§ **SELECTED TEXT**:
━━━━━━━━━━━━━━━━━━━━━━━━━━━━━━
Websites and online service track what you and I do -- that's how some of them make their money. Is it a privacy violation? Maybe.

In an effort to help protect user privacy, Mozilla is now launching a - Do Not Track - effort which has the potentially to revolutionize user privacy (and potentially wreck many advertising revenue models).

"As the first of many steps, we are proposing a feature that allows users
to set a browser preference that will broadcast their desire to opt-out
of third party, advertising-based tracking by transmitting a Do Not
Track HTTP header with every click or page view in Firefox," Alex Fowler Global Privacy and Public Policy Leader at Mozilla wrote in a blog post. "When the
feature is enabled and users turn it on, web sites will be told by
Firefox that a user would like to opt-out of OBA. We believe the
header-based approach has the potential to be better for the web in the
long run because it is a clearer and more universal opt-out mechanism
than cookies or blacklists."

That's right - a header based solution. So no, it's not going to solve the problem any time soon, but it might -- eventually.

As Fowler points out, a header based solution is cleaner, but it's something that first needs to be implemented in the browser -- and that's where this plan falls apart, in the short term at least.

Firefox continues to gain share, but it shares market with IE, Safari, Chrome and Opera. For this header based approach to work, all of the major browsers would have to implement this same technology.
━━━━━━━━━━━━━━━━━━━━━━━━━━━━━━
§ **TASKS TO CARRY OUT**:
A - Translate this sentence from the Do Not Track article into Spanish: "Firefox continues to gain share, but it shares market with IE, Safari, Chrome and Opera."
B - Edit the part of the Do Not Track article between "As Fowler points" and "this same technology.", inclusive, so that "major browsers" is replaced with "leading browsers".
The listing is material separate from the Do Not Track article.

§ **SOURCE MATERIAL**:
━━━━━━━━━━━━━━━━━━━━━━━━━━━━━━
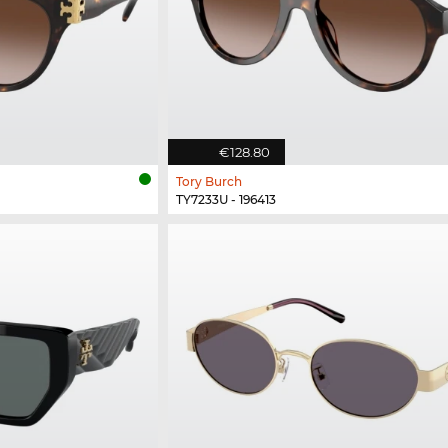
€128.80
Tory Burch
TY7233U - 196413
━━━━━━━━━━━━━━━━━━━━━━━━━━━━━━
§ **ANSWERS GIVEN**:
A - Firefox sigue ganando cuota, pero comparte el mercado con IE, Safari, Chrome y Opera.

B -
As Fowler points out, a header based solution is cleaner, but it's something that first needs to be implemented in the browser -- and that's where this plan falls apart, in the short term at least.

Firefox continues to gain share, but it shares market with IE, Safari, Chrome and Opera. For this header based approach to work, all of the leading browsers would have to implement this same technology.